The economist Milton Friedman came up with most of the bad ideas that have decimated our country's middle class, including free trade, trickle-down-economics and across the board gutting of regulations-- including the deregulation that caused the Great Recession. One of his particularly bad ideas, that hasn't yet come to fruition was to end public schools and make getting an education a private business endeavor similar to getting a hair cut or buying shoes.
In his manifesto, "Public Schools: Privatize Them," Friedman hatched a plan to end public schools: vouchers. Vouchers, he said, were "a means, not an end" to privatize public schools and that by draining resources and allowing public schools to wither on the vine, students would gradually be lured out of public schools and into the private sector, paid for with vouchers.
That, in a nut shell, is why progressives and anyone who wants to pass on to their children and grandchildren the tradition of truly public schools, abhor vouchers.

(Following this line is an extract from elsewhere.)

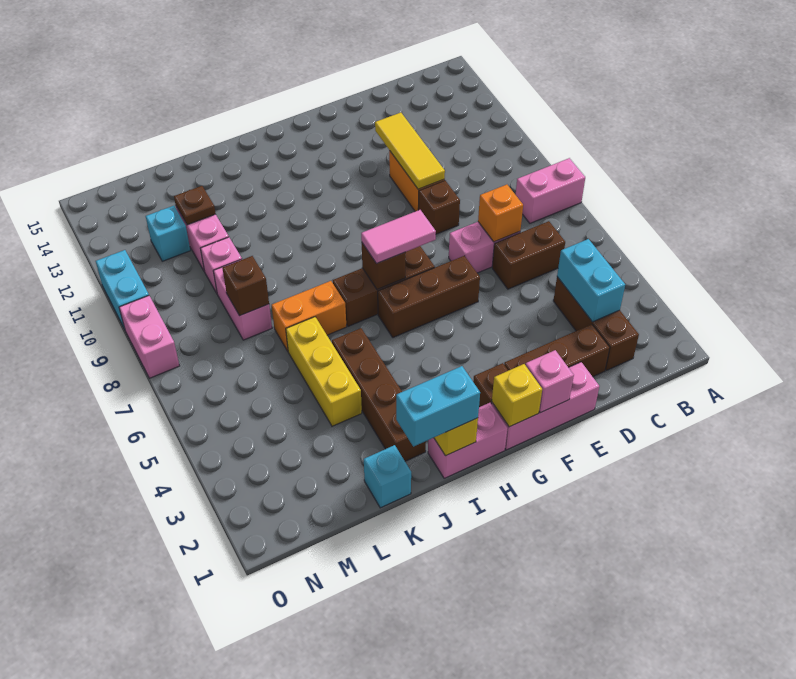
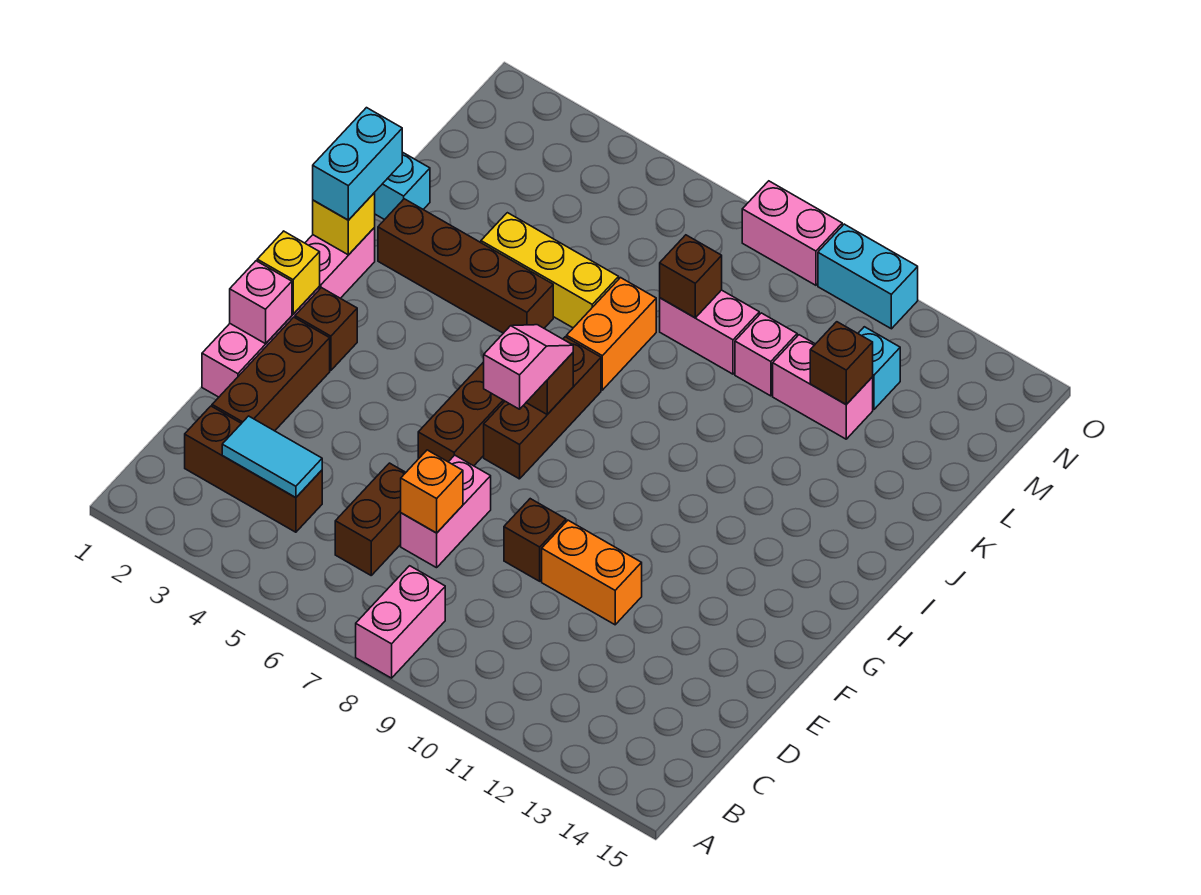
cyan 1x2 brick [557,239,625,322] -> cyan 1x2 tile [222,416,322,498]
yellow 1x3 tile [375,113,445,189] -> none
pink 1x2 tile [361,210,436,264] -> pink 1x2 slope [484,325,573,409]
brown 1x1 plate [174,186,216,225] -> brown 1x1 brick [810,322,873,404]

So, yesterday, when Mary Burke finally made a promise and told the Wisconsin State Journal that, although she opposed Walker's statewide expansion of vouchers, she nonetheless would do nothing to remove the statewide voucher program, jaws dropped throughout Wisconsin's progressive community:
Democratic gubernatorial candidate Mary Burke said Monday she wouldn’t have expanded private school vouchers statewide, which Gov. Scott Walker did in this year’s state budget.
However, Burke said if elected she would keep the statewide program in place with a cap of 1,000 students and seek accountability for private schools receiving public funds in Milwaukee.
Burke's comments come on the heels of criticism last week from Madison Teachers' Union President John Mathews, who said he was disappointed with Burke's "very ambivalent" comments about voucher schools and said "she can't support voucher schools and public schools at the same time."
During Burke's 2012 race for Madison school board, she was often asked about vouchers because of her support of Madison Prep-- a proposed public school that many feared would be like a voucher school because it would have been funded with pubic money, but with a fraction of the public oversight of a traditional public school. Burke, however, stated repeatedly that she is opposed vouchers when existing pubic schools aren't properly funded.
Burke also told the Wisconsin State Journal that progressive critics, will eventually get on the Burke bandwagon, saying “They don’t know me and my positions, and that is what a campaign is all about.”
To date, Mary Burke is the only major Democratic candidate that has announced an intention to run for governor.